Un amplio e incluyente diálogo sobre lo que significa y representa el mentado “libre desarrollo de la personalidad” es urgente en Colombia, para que dicha expresión no sea tema exclusivo de constitucionalistas incondicionales al sinuoso y ladino legado filosófico del exmagistrado y político Carlos Gaviria (q.e.p.d), quien sobre este tema y sobre el delito político hizo malabares narrativos que coadyuvaron a que el país esté sumido hoy en un laberinto axiológico, una confusión de valores, con tan críticas manifestaciones como que las altas cortes participan de un afinado concierto para claudicar ante diversas manifestaciones del delito que se entreveran entre sí.

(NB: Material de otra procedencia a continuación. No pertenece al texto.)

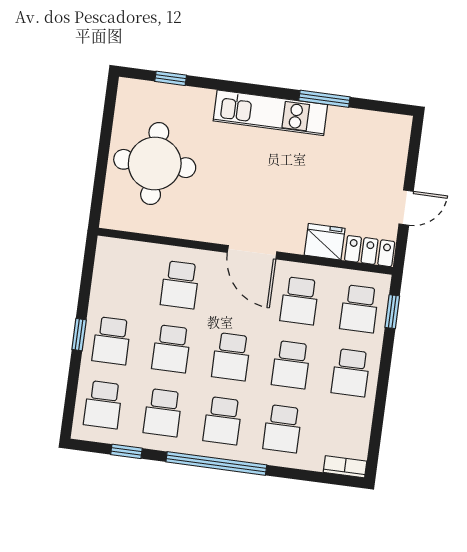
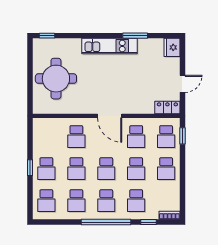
window: (171, 78) -> (47, 36), moved
fridge: (325, 242) -> (172, 47), moved, turned -90
window: (126, 451) -> (148, 222), moved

Es necesario reflexionar sobre el concepto de persona que subyace a la expresión “libre desarrollo de la personalidad”. Si la noción de persona se equipara de manera reduccionista a la noción de individuo, las consecuencias de tal expresión tienen manifestaciones muy diferentes a si se iguala, también de manera reduccionista, la noción de persona a la noción de ciudadano o a la noción de criatura con tintes religiosos.
Una visión integral de persona pasa por entender que el ser humano tiene al mismo tiempo una dimensión individual, una dimensión de ciudadanía y una dimensión como creyente.
El individuo despliega su individualidad en ámbitos privados, el ciudadano hace lo suyo en ámbitos públicos, el creyente lo hace en ámbitos eclesiales. Una persona que pretenda un integral desarrollo de su humanidad, debe hacer consciencia de los derechos y deberes que le impone cada uno de esos ámbitos, al mismo tiempo que debe hacer consciencia que los comportamientos que le son posibles en los ámbitos de su privacidad no son replicables en los espacios públicos o en espacios de sacralidad religiosa o viceversa.
Los marcos normativos y los desarrollos jurisprudenciales deben tener buen cuidado de permitirle al individuo ejercer sus derechos en sus ámbitos de privacidad, ejercer y cumplir sus derechos y deberes en los ámbitos públicos y garantizar que los espacios eclesiales, amén de diversos, contribuyan para que las personas ejerzan sus experiencia espirituales y religiosas en el amplio espectro de caminos de creencias que existen, que van desde el ateísmo, pasando por el agnosticismo, el deísmo, el monoteísmo y llegando hasta el politeísmo.
La ley y la jurisprudencia no pueden convertirse en patente de corso para que el ejercicio de ciertos derechos que un individuo tiene en el ámbito de su intimidad y privacidad se imponga como regla general para la comunidad en los espacios públicos, o que estos sean los ambientes para hacer confesionalismo clerical de una u otra denominación de fe.
Así las cosas, hablar de “libre desarrollo de la personalidad” no puede conducir a la ligereza de un libertinaje sin límites del individuo, ni a la colectivización de unos hábitos en aras de igualarlo todo en nombre del bien público y la ciudadanía, ni al fanatismo de dogmas de fe particulares.
Si alguien gusta de comer mocos en sus espacios más privados, como el baño por ejemplo, ello hace parte de su individualidad, pero debe tener buen cuidado de no comer mocos en la mesa del restaurante, o hacerlo en el marco de un servicio religioso. Contexto tienen las cosas y hasta el ejercicio de un vicio del que no sea fácil liberarse, impone un mínimo de pudor estético y ético en pro de la convivencia.